July 1, 2012

Men Who Marry Their Yoga Instructors. ~ Michelle Marchildon

My husband, who is an intelligent, conservative businessman with an Ivy-League degree and a way around a rifle from growing up in Montana, loves to tell people that his wife is a yoga instructor.

Right? Because the subtext is, “Woooo hoooo, you should see where she can put her legs.”

This goes over great at cocktail parties and recently at his high school reunion, until it turned out that just about everyone there was also a yoga instructor.

So when Alex Baldwin married his 28-year-old yoga instructor recently, I’m sure I heard the snickering all the way from New York.

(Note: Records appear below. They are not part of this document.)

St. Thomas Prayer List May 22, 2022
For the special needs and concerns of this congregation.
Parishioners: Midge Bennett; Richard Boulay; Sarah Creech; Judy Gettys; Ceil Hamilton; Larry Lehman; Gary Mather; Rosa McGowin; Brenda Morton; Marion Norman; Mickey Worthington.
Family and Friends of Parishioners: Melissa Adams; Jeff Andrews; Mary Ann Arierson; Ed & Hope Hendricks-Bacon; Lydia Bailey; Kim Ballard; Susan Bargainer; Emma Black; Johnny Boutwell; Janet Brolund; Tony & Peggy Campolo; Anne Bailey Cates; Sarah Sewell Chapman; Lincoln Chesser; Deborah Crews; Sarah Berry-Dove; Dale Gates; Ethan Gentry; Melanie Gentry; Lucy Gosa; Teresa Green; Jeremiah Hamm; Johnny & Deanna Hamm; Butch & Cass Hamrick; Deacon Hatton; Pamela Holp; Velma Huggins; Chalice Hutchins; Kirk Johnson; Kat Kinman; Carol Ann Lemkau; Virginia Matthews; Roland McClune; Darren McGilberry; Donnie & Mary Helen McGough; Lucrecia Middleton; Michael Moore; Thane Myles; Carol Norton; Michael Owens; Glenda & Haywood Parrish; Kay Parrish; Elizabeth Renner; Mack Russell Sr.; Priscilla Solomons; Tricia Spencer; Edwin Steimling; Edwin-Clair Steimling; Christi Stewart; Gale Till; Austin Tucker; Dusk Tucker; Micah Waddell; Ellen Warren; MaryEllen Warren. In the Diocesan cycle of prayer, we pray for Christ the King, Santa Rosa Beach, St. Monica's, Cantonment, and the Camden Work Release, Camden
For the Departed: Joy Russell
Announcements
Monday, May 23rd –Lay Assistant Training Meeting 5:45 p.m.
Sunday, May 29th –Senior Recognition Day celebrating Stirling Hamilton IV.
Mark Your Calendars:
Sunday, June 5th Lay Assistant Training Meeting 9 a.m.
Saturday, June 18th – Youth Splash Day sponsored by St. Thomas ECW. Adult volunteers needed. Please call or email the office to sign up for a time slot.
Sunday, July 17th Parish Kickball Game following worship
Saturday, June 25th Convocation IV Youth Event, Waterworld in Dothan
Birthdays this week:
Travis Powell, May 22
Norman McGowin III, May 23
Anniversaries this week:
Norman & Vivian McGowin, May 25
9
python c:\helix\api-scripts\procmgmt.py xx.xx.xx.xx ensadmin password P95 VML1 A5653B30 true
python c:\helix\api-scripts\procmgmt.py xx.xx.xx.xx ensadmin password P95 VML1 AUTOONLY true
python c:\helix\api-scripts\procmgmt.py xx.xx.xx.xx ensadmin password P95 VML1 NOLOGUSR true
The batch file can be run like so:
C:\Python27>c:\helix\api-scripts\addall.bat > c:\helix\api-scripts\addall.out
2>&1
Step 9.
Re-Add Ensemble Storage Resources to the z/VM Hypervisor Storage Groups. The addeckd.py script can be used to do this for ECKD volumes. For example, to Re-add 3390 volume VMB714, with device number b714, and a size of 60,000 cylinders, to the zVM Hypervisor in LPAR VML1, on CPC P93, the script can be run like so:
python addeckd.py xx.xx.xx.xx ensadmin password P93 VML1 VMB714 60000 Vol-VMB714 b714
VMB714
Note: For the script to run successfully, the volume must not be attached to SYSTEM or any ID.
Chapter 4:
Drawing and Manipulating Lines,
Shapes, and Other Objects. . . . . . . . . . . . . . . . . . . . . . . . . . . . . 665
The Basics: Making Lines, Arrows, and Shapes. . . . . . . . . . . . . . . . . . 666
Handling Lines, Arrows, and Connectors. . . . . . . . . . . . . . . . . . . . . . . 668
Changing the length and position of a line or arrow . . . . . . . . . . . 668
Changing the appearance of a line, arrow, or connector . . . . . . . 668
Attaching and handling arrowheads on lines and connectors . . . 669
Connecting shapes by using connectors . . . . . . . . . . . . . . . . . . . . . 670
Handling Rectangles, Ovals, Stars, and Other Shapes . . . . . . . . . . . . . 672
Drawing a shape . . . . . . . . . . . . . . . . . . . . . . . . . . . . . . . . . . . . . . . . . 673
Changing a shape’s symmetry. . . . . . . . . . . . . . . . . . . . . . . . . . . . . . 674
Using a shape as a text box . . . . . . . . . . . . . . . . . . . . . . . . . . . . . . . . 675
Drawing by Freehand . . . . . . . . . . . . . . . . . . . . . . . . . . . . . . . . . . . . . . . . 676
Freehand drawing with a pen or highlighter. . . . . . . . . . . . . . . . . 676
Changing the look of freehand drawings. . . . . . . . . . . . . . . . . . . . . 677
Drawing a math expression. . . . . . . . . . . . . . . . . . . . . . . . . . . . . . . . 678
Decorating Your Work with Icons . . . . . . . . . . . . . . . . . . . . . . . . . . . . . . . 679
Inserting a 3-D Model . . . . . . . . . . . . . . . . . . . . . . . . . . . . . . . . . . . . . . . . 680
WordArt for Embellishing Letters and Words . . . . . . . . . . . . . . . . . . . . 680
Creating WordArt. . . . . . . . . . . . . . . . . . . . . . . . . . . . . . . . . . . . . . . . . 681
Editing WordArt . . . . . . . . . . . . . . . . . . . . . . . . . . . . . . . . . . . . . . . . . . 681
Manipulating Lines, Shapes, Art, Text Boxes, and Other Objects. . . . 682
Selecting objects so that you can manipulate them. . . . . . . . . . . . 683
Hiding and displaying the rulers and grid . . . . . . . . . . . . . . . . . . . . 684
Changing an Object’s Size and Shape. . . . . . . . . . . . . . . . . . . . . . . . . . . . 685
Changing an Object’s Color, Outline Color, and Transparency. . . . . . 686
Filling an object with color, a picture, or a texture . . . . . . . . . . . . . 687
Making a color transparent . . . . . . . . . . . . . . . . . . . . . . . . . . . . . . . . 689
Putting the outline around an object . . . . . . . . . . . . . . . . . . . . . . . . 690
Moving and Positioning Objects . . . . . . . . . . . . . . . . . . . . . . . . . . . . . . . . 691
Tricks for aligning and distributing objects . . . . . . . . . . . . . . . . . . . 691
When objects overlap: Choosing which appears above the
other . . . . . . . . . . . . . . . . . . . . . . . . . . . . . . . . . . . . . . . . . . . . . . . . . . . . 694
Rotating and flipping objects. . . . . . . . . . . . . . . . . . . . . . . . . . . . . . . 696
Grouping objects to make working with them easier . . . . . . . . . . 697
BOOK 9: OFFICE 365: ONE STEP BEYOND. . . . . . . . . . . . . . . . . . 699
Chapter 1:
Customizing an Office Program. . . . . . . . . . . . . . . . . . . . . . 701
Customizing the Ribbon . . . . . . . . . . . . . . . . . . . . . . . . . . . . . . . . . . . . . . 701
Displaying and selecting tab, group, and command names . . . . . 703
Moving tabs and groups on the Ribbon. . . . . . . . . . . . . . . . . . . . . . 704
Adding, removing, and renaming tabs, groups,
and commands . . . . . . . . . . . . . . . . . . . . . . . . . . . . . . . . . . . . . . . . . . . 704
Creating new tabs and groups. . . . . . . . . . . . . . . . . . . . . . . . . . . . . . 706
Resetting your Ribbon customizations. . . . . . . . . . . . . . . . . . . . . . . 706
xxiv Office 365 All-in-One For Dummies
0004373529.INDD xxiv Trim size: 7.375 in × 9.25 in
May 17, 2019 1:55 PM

Come on people, he married her for her, um, brains? Why would a 54-year-old millionaire marry his yoga instructor? Because he can.

In reality, marrying your yoga instructor is not as sexy as you might think.

If you are currently dating your guru, here are some things you should be aware of before you say “I do.”

  • >>It only sounds sexy to be able to put both feet behind your head. In reality, it’s kind of freaky.
  • >>Yes, most yoga instructors are very flexible. However, they are probably inflexible about what you eat, if you can drink, and how often you should practice.
  • >>Yoga instructors like to spend their vacation time at retreats, most of which are vegan. This was a shock to my husband who was looking for a single malt scotch to go with the buffet.
  • >>Yoga instructors do often have a hot body. However, most teachers I know go to bed early to be up for morning meditation or practice. So that window of opportunity opens and closes pretty fast.
  • >>Yoga instructors are cheap dates. My husband noted at one holiday party that every single yogini was drunk, probably because we are underfed and dehydrated. This was awesome, until my studio manager at the time walked right up to Mike, kissed him with tongue, then turned around and threw up. And you know I can’t make this stuff up.
  • >>Yoga instructors are not known for their cleanliness. I often teach two classes in a row, then take one myself, and go to the grocery store looking like a drowned rat. My teenage son once told me that when I pick him up from school, I look like I just got off the pole.

So congratulations to Alec Baldwin from the Yogi Muse. May you both find happiness as you embark on your journey down a long and winding road, which I know you will enjoy in many positions—probably all before 9:00 p.m.